## To-do list
A) List every place name that appears in the Texas trip thread below, giving each one only once.
B) For each statement, say whether it agrees with the Texas trip thread below. Answer yes or no and quote the words from the thread that decide it.
(i) The trip took place over spring break.
(ii) The land to be fenced comes to about 500 acres.
(iii) The first poster found the 90-degree weather comfortable.
C) Answer these questions from the Texas trip thread below.
(i) Who went to Texas with svmoose?
(ii) What kind of fence does svmoose plan to put up?
(iii) What date appears with campfire's post?

## Source document
####

# TEXAS TRIP



## svmoose (Feb 28, 2008)

Went down to Texas with my Dad and Brother over spring break this year, nice break from the coldness of logan. It was 90 degrees down there the day we came back, that's too hot for me but I guess it was a record breaking day. The reason we went down is to ranch shop, maybe turn some of our land back home into a texas ranch. It looks like that is how it is going to turn out. We'll get roughly 320 acres, put a high fence up and have some fun managing some animals. Anyhow, here are some pics of the exotics we hunted while we were there. First time i've really been to texas outside of dallas, seems like a different world down there. Anyhow, I found the area very interesting and intriguing, thought I'd share.


----------



## soules2007 (Oct 29, 2007)

very cool! what part of logan?


----------



## campfire (Sep 9, 2007)

Very nice pics! Mmmmmmmmm.........Alaska.........Texas..........Wyoming............Utah. Sounds like you could get SPOILED.

####

## Entries provided
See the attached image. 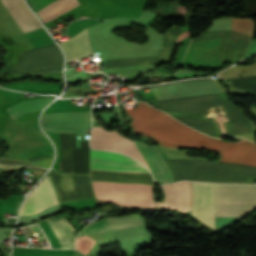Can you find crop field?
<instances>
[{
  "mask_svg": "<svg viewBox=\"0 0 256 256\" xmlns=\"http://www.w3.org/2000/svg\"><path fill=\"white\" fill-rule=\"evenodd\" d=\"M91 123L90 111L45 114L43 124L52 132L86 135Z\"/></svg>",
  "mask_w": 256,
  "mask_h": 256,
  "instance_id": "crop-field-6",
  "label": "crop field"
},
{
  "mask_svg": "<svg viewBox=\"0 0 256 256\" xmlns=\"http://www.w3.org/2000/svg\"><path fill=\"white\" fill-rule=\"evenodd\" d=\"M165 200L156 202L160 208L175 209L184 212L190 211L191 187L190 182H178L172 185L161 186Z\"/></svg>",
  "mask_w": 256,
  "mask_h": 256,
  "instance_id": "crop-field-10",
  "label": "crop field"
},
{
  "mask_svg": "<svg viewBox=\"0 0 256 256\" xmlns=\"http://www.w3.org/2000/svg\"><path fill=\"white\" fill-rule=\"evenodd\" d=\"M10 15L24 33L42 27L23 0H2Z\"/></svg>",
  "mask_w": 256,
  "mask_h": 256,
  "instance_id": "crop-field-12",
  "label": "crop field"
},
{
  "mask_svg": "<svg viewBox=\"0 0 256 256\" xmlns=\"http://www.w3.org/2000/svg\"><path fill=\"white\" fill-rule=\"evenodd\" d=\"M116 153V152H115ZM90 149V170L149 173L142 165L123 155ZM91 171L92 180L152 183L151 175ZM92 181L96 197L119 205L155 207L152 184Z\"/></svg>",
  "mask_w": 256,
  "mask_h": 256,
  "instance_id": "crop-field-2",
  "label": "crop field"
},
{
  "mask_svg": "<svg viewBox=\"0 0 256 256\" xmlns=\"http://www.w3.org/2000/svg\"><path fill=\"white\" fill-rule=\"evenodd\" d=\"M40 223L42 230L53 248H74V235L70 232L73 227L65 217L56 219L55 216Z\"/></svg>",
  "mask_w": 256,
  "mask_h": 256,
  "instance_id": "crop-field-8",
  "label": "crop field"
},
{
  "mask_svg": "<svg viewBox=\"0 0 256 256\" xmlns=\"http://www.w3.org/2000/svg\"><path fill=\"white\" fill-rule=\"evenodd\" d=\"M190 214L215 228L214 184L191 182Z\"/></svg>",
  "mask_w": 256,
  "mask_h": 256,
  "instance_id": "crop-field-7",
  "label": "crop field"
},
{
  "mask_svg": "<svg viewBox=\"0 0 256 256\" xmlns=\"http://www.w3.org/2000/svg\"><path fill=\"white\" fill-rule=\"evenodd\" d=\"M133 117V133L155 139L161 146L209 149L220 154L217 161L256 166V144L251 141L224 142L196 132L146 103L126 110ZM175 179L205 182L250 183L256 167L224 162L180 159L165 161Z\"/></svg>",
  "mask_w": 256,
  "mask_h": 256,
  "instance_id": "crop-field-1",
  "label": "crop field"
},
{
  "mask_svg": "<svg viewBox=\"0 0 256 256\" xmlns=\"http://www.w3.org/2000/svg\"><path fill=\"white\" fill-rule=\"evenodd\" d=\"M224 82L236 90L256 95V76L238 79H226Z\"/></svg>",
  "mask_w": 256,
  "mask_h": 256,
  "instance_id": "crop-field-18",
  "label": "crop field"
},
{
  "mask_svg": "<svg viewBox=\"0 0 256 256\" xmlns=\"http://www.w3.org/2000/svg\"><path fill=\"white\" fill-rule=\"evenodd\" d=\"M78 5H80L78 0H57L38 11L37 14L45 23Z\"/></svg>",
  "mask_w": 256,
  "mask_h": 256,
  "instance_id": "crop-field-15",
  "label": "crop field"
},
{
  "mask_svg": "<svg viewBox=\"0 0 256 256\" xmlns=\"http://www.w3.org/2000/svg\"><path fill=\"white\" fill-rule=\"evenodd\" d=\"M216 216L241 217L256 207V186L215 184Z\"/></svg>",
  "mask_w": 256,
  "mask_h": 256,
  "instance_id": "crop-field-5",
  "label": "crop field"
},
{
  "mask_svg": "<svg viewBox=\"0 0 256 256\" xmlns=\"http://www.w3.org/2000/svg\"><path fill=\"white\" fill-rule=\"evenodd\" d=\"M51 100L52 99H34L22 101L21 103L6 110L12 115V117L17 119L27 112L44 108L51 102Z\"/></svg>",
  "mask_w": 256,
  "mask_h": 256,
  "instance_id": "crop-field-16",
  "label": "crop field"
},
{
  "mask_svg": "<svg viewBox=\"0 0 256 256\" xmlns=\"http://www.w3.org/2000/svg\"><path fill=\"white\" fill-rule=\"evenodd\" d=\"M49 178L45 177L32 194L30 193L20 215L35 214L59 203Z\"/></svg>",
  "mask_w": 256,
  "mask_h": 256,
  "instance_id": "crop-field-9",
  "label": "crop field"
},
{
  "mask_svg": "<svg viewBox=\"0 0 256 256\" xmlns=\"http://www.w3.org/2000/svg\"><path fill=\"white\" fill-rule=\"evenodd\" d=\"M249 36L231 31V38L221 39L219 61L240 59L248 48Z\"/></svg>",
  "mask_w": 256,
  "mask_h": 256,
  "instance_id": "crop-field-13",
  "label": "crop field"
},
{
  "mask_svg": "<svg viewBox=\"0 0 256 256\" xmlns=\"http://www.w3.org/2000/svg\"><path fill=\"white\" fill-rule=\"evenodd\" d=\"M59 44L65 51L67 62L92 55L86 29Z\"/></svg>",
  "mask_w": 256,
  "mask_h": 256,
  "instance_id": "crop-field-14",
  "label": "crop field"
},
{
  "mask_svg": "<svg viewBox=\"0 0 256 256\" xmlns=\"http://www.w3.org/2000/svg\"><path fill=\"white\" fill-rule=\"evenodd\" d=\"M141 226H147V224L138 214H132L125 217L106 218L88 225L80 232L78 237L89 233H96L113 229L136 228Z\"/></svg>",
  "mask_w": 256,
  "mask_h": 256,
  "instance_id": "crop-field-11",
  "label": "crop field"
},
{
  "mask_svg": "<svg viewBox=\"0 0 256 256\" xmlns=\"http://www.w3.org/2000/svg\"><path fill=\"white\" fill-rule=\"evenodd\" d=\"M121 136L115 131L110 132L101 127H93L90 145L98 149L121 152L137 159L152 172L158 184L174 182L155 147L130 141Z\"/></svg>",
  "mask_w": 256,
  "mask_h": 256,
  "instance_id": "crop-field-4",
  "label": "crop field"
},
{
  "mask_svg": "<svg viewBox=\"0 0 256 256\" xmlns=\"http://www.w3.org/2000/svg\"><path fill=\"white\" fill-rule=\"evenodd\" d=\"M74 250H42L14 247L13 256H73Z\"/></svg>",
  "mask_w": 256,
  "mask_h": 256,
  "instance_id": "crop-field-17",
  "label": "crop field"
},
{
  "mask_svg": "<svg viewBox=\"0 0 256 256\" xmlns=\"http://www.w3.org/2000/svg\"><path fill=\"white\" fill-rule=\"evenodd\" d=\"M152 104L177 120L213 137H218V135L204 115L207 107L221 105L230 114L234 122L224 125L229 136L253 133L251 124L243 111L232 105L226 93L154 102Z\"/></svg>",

####

## Completed exercise
A) Texas, logan, Dallas, Alaska, Wyoming, Utah

B)
(i) Yes: "over spring break this year"
(ii) No: "roughly 320 acres"
(iii) No: "that's too hot for me"

C)
(i) His Dad and Brother
(ii) A high fence
(iii) Sep 9, 2007